Similar to when he proposed the doctrine of necessity, he has demonstrated his boundless capacity to think out of the box as evident in the revolutionary
approaches he adopts to dealing with problems that would otherwise stump other people. At the core of such visionary thinking is his often repeated conviction that development can be accelerated when the space is opened up to the participation of the private sector. This concept has proven to be great for employment creation while at the same time meeting critical needs.
The land swap programme ranks high among such initiatives to surface under the watch of the present FCT Minister. Granted
that opponents and critics of this laudable programme may have a long shopping
list to justify its demise, this does not however take away from the fine point that it is a programme that is able to simultaneously address the housing deficit in the FCT, create employment, grow the economy and provided needed revenue to the government. This is just one of instances in which the Senator’s cosmopolitan thinking threw up workable solution to a nagging problem. There are several other instances that will take up significant space to analyze so the example given suffices. Beyond physical and infrastructural development, he has proven to be adept in carrying the people along.
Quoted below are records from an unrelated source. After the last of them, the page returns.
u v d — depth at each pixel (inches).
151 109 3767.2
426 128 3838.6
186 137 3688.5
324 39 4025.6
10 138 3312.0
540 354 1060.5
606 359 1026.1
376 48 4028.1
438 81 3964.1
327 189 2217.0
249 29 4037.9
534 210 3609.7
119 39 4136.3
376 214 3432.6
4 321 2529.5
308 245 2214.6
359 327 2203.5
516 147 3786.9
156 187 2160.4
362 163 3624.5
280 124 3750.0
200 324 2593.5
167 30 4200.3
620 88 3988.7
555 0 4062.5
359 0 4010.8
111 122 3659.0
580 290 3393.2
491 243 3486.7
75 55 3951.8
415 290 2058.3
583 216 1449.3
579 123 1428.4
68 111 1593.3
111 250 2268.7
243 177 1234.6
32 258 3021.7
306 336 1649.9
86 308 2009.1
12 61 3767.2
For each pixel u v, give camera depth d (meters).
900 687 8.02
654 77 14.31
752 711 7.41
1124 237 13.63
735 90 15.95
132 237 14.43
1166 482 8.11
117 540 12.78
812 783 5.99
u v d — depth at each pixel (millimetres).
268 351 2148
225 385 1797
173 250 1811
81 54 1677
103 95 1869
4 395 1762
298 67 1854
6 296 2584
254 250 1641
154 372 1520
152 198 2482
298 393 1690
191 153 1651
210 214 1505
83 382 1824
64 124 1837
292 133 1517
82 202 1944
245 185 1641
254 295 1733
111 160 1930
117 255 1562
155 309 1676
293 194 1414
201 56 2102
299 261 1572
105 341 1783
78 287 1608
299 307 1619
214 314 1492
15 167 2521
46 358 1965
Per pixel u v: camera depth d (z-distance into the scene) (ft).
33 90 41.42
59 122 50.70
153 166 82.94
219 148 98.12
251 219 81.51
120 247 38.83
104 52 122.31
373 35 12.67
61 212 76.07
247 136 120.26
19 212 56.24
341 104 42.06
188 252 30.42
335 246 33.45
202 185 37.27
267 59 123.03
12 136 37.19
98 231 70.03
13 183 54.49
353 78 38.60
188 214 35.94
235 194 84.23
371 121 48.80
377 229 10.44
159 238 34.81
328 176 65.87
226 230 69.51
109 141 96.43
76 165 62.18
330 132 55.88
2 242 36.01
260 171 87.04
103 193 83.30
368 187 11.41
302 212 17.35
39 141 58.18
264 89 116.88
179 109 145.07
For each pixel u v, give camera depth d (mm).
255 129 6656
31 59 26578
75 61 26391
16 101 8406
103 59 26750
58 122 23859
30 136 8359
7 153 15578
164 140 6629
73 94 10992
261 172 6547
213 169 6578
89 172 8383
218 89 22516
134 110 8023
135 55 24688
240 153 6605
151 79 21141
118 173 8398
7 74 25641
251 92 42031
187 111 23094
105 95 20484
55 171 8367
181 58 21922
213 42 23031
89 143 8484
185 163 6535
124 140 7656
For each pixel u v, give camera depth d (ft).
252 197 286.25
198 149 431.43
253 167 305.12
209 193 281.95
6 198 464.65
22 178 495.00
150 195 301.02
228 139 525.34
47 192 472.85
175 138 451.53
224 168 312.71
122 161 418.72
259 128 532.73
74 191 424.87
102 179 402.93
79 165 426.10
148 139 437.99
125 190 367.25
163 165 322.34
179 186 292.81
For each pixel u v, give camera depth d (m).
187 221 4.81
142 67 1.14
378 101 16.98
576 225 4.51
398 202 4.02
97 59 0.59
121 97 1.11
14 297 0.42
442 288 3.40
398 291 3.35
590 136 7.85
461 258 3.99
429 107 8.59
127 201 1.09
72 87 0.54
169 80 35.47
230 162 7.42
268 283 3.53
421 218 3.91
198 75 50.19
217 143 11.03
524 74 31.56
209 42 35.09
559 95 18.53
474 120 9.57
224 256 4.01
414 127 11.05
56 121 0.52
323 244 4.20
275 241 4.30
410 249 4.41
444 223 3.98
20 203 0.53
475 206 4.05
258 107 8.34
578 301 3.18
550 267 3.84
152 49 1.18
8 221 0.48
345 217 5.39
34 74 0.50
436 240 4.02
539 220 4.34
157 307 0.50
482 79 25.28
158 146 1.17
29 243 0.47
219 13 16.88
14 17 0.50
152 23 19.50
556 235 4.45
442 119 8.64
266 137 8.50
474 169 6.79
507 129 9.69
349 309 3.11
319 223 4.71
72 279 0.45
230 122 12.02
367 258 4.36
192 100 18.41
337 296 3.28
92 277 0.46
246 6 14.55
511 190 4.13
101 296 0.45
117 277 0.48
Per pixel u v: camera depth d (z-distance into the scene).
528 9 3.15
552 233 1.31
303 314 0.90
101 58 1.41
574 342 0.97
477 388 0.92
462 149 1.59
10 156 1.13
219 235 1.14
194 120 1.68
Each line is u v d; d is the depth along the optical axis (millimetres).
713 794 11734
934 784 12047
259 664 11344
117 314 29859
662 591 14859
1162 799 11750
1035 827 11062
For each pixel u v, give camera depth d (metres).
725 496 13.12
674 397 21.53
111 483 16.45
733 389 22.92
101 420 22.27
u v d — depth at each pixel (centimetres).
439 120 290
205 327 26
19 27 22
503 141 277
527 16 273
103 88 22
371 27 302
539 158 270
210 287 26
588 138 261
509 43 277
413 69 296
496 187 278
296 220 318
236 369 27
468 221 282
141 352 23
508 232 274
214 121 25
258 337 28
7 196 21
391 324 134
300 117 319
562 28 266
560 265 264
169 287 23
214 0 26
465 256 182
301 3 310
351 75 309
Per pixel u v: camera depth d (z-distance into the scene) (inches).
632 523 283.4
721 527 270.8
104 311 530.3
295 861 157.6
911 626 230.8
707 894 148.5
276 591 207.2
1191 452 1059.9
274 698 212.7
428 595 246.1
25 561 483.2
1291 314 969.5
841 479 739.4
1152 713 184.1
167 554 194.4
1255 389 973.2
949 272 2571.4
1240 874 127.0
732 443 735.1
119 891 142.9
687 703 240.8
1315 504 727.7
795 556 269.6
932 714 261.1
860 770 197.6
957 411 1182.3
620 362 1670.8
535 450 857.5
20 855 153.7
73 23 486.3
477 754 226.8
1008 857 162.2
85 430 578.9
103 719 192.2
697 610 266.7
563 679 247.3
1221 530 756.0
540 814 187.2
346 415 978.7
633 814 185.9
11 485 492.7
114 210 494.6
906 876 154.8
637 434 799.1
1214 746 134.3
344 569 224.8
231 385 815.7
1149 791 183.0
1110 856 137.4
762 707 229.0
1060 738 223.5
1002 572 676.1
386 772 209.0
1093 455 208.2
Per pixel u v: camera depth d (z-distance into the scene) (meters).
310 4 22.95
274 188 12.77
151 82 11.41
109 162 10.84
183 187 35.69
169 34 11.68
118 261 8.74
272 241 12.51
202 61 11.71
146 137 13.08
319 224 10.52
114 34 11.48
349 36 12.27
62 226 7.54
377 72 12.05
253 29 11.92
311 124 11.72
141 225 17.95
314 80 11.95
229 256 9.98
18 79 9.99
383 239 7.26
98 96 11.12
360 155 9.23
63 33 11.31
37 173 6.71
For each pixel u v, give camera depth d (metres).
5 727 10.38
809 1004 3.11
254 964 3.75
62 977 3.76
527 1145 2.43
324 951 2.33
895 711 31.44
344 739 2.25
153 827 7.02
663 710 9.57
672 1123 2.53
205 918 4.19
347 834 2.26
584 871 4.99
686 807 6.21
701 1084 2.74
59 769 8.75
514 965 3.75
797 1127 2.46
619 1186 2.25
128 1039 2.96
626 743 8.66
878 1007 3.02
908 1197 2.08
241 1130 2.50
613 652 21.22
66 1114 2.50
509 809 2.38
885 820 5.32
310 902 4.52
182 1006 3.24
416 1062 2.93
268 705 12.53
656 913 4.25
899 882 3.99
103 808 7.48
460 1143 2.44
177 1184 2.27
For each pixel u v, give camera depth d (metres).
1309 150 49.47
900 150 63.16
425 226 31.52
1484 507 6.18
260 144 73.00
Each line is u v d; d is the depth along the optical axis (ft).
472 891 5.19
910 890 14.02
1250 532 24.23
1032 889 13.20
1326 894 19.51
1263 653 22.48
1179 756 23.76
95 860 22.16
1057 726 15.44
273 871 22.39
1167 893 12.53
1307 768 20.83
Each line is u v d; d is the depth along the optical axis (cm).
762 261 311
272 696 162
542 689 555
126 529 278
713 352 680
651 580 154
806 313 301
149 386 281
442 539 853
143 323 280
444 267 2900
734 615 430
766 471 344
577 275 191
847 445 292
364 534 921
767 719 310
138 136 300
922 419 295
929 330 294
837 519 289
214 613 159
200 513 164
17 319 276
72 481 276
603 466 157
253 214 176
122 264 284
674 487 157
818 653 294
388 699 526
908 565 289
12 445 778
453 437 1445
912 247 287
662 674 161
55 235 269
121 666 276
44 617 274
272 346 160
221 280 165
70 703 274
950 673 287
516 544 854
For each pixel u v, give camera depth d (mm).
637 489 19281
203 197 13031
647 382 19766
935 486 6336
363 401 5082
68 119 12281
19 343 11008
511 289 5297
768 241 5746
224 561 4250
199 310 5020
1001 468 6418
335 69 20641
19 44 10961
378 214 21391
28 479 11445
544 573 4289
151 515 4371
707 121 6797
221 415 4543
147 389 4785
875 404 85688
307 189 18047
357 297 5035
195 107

Policies and projects often have town hall meetings built around them. This is the essence of democracy, people participation in the decision making process.
The moral of the situation is that Mohammed has to walk the talk. He must have at some point nursed the ambition of deploying his wealth of experience for the benefit of his home Bauchi state and the election of 2015 is a good time to go for it. If he can do this much in the FCT while answerable to the president he certainly would be able to do better as a state governor who answers to the people.He must again invoke the Doctrine of Necessity. This time, however, the doctrine he is invoking would be to come to the aid of Bauchi state, which needs the magic he has deftly performed for the FC.
More than the FCT, Bauchi needs visionary thinking to modernize its major towns and cities; the state needs a network of light rail similar to the one the Minister has passionately championed for the nation’s capital; it is waiting with open arms to boost private sector participation in its quest for economic growth and projects in the area could do with his demonstrated capabilities as a relentless fund raiser.
Comrade Philip Agbese is an anti-corruption crusader based in Abuja.